(2015)
“¡Alégrense!” (Mt 28, 8-15). Jesús resucitado sale al encuentro de las piadosas
mujeres y lo primero que les dice, a modo de saludo, es: “¡Alégrense!”. Las
piadosas mujeres, a su vez, ya corrían, por sí mismas, alegres, a anunciar la
noticia de la resurrección de Jesús, luego de recibir el anuncio de la
Resurrección por parte del ángel: “después de oír el anuncio del ángel (…) se
alejaron de allí llenas de alegría”, con lo que, con el mandato de Jesús de
alegrarse, se alegran aún más.
“¡Alégrense!”. La nota dominante,
entonces, en el Domingo de Resurrección, entre los discípulos, es la alegría,
el gozo festivo, el asombro, el estupor, en comparación con el dolor, el
llanto, la amargura, del Viernes Santo. Sin embargo, no se trata de un mero
cambio de sensaciones, ni de una simple mudanza en las experiencias vitales de
los discípulos: el mandato de alegrarse, por parte de Jesús, se debe a que la
Resurrección implica, para la humanidad toda, un horizonte de eternidad antes
impensable y es la comunión de vida y amor con las Tres Divinas Personas de la
Santísima Trinidad. La Resurrección es un don tan grande, que supera
infinitamente todo lo que el hombre pueda siquiera imaginar, porque se trata de
una participación a la vida divina misma del Ser divino trinitario.
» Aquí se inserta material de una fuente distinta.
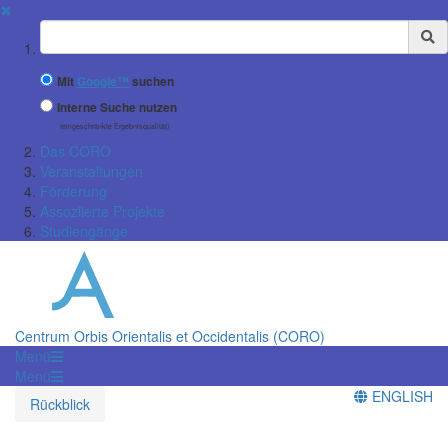
✖
Suchbegriff
Mit
Google™
suchen
Interne Suche nutzen
(eingeschränkte Ergebnisqualität)
Das CORO
Veranstaltungen
Förderung
Assoziierte Projekte
Studiengänge
Centrum Orbis Orientalis et Occidentalis (CORO)
Menü
Menü
ENGLISH
Rückblick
Por la
Resurrección, la humanidad recibe un principio de vida nuevo, la gracia
santificante, principio por el cual comienza a vivir una vida nueva, que no es
la vida natural biológica, propia de su humanidad, sino que es la vida misma de
la Trinidad, y así se vuelve capaz no solo de entablar relaciones personales
con todas y cada una de las Tres Divinas Personas, sino que se vuelve capaz de
conocer y amar a todas y cada una de esas Divinas Personas, como ellas mismas
se conocen y se aman. Y aquí radica el motivo de la alegría establecida por
Jesús casi como un neo-mandamiento post-Resurrección para su Iglesia: el alma,
por la gracia santificante, participa de la vida de la Trinidad, lo cual quiere
decir participar de la vida misma del Ser divino de Dios Uno y Trino, Ser que
es el que actualiza a todas las esencias en su perfección, entre ellas, la
alegría, por lo que es la Alegría perfecta y la Alegría personificada en sí
misma. En otras palabras, cuando Jesús dice a las piadosas mujeres –y, por su
intermedio, a toda la Iglesia universal- “¡Alégrense!”, no está mandando una
alegría forzada, superficial, ni meramente emotiva o afectiva: está diciendo
que se alegren porque, a partir de Él y de su Resurrección, ahora comenzarán a
participar de su vida divina y Él les comunicará de la plenitud infinita de
esta su vida, y de entre todos los dones y perfecciones inagotables e
inimaginables que tiene su vida divina, se encuentra su Alegría infinita, que
es con la cual se alegrarán.
“¡Alégrense!”. El mismo mandato que da
Jesús resucitado a las piadosas mujeres en el jardín de la resurrección, nos lo
da a nosotros desde la Eucaristía, en donde se encuentra vivo, glorioso,
resucitado, lleno de la vida, de la luz y del amor de Dios Trino. Ahora bien,
Jesús nos manda alegrarnos, sabiendo que vivimos en este “valle de lágrimas” y
que vivimos en medio de “tribulaciones y persecuciones”, puesto somos hijos de
la Iglesia, y por lo tanto, si Él fue perseguido y atribulado (cfr. Mt 5, 11ss), no podemos menos nosotros,
como Iglesia, ser también perseguidos y atribulados por el mundo: es decir, nos
manda alegrarnos no en situaciones de alegrías mundanas, sino en medio de la
persecución y de la tribulación del mundo. Y si Jesús manda alegrarnos, es
porque la fuerza de su Alegría divina nos ayudará a llevar nuestra cruz en pos
de Él, por el Camino del Calvario, con gozo y alegría, aun con lágrimas en los
ojos, lo cual quiere decir que por la tribulación de la cruz, nos conduce a la
gloria de su luz y a su eterna bienaventuranza.